SUPPLIED ENTRIES -
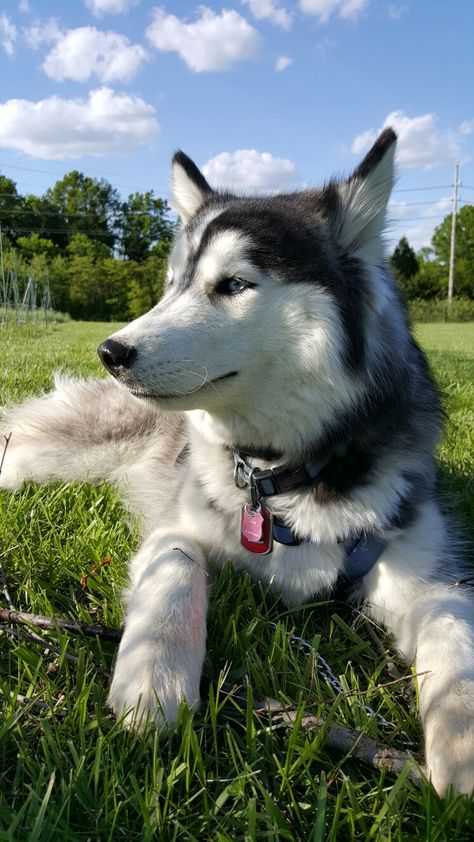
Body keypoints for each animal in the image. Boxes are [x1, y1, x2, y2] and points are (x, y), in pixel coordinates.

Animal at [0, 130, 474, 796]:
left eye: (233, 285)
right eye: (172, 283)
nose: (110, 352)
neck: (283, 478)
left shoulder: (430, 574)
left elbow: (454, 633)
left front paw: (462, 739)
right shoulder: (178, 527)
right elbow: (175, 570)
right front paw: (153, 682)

---

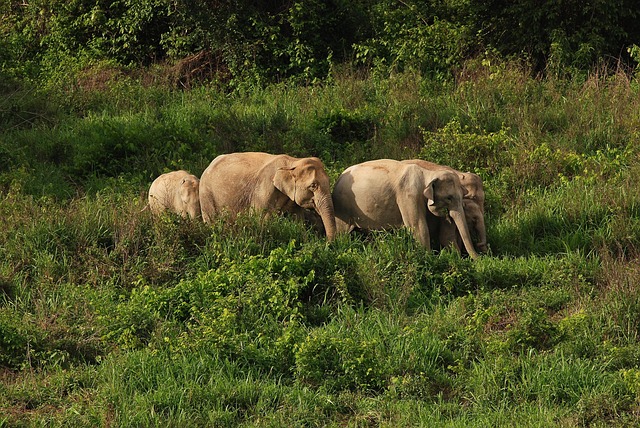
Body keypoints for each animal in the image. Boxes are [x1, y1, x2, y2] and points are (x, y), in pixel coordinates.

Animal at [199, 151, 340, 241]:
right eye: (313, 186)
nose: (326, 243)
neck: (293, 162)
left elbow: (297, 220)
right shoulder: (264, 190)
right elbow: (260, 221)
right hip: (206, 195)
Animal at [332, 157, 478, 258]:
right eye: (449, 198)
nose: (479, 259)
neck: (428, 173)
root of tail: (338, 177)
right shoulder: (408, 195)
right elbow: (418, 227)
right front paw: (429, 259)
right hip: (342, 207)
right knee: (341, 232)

...

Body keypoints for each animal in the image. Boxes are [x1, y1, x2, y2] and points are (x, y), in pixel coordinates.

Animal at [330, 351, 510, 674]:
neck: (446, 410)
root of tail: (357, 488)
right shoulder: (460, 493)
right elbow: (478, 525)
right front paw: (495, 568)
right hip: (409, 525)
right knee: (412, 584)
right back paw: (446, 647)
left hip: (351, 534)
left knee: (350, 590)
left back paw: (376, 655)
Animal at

PROBLEM STATEMENT -
Search the data for "front". Copy every matching line.

REPLY TO THE EXERCISE -
left front paw: (462, 739)
right front paw: (153, 682)
right front paw: (429, 259)
right front paw: (495, 568)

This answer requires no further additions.